Mittwoch, 1. August 2012

Agil persönlich definiert

In meiner Kritik an Martin Fowlers Absage an die Wissenschaftlichkeit habe ich anklingen lassen, dass ich selbst eine Definition für Agilität hätte. Darauf bin ich nun ein paar Mal angesprochen worden. Nun muss ich wohl Butter bei die Fische machen und sie einmal beschreiben.

Meine Definition

Also gut… Hier sind meine persönlichen Kriterien für agiles Vorgehen oder eine Haltung der Agilität. Sie sind natürlich nicht rigoros im mathematischen Sinne. Das habe ich auch nicht von Martin Fowler erwartet. Aber ich halte sie für klar genug, um mit ihnen in der Hand an ein Projekt herantreten zu können für eine Prüfung, ob es agil durchgeführt wird.

Inkrementell

image

Die wesentliche Neuerung, die die Agilität in die Softwareentwicklung aus meiner Sicht gebracht hat, ist das Denken in und die Entwicklung von Durchstichen. Software wird nur in nützlichen Inkrementen ausgeliefert. Agilität liefert “Anforderungsscheiben”, d.h. sie macht vertikale Schnitte durch ein Softwaresystem. Als fertig und somit projektfortschrittsrelevant wird angesehen, was dem Kunden etwas wert ist.
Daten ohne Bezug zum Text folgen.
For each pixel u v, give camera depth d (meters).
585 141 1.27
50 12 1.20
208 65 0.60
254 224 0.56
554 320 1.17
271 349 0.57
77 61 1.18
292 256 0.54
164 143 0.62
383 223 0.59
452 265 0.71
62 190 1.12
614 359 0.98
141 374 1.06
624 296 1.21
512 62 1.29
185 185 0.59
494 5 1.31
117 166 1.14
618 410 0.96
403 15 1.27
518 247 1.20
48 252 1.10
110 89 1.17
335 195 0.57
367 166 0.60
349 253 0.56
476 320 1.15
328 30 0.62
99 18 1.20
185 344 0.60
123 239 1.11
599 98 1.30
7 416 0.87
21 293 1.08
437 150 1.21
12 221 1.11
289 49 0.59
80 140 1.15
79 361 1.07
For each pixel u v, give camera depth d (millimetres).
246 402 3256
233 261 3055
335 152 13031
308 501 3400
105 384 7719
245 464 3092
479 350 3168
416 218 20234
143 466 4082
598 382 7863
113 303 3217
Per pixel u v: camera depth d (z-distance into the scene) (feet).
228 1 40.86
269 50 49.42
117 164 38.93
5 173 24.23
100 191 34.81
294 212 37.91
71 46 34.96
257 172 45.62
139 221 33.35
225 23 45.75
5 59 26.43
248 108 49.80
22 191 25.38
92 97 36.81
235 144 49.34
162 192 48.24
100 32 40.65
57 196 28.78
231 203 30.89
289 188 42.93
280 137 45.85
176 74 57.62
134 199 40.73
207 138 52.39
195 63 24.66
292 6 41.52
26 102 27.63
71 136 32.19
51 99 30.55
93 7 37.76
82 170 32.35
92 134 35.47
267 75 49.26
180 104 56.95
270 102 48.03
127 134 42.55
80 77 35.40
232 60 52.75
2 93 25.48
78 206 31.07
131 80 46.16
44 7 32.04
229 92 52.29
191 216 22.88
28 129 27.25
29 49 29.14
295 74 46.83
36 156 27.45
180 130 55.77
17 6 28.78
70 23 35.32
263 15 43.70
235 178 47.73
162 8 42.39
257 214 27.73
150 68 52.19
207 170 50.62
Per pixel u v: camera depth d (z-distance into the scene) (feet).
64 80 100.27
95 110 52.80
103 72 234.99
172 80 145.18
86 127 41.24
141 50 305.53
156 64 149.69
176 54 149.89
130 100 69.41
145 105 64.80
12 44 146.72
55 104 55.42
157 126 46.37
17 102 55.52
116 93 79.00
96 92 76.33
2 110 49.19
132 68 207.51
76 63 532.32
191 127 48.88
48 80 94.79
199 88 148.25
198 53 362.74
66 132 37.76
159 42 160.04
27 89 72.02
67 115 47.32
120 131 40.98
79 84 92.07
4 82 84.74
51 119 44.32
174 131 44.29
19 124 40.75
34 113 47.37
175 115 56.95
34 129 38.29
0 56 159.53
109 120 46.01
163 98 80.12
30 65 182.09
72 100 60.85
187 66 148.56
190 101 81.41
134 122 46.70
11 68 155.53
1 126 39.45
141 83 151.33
Was war vorher? Vorher war die Entwicklung in Meilensteinen. Zum Begriff Meilenstein gehört aber nicht notwendig der Durchstich. Ein Meilenstein kann auch sein “Datenbankschicht fertig” oder “ESB aufgesetzt”. Solche Infrastrukturbelange mögen irgendwie wichtig sein, ohne Datenbankzugriff oder ESB läuft das Softwaresystem nicht. Allerdings interessieren die den Kunden nicht direkt; sie sind nicht nützlich. Er will seine Aufträge bearbeiten, Planungen durchführen, Ressourcen verwalten usw.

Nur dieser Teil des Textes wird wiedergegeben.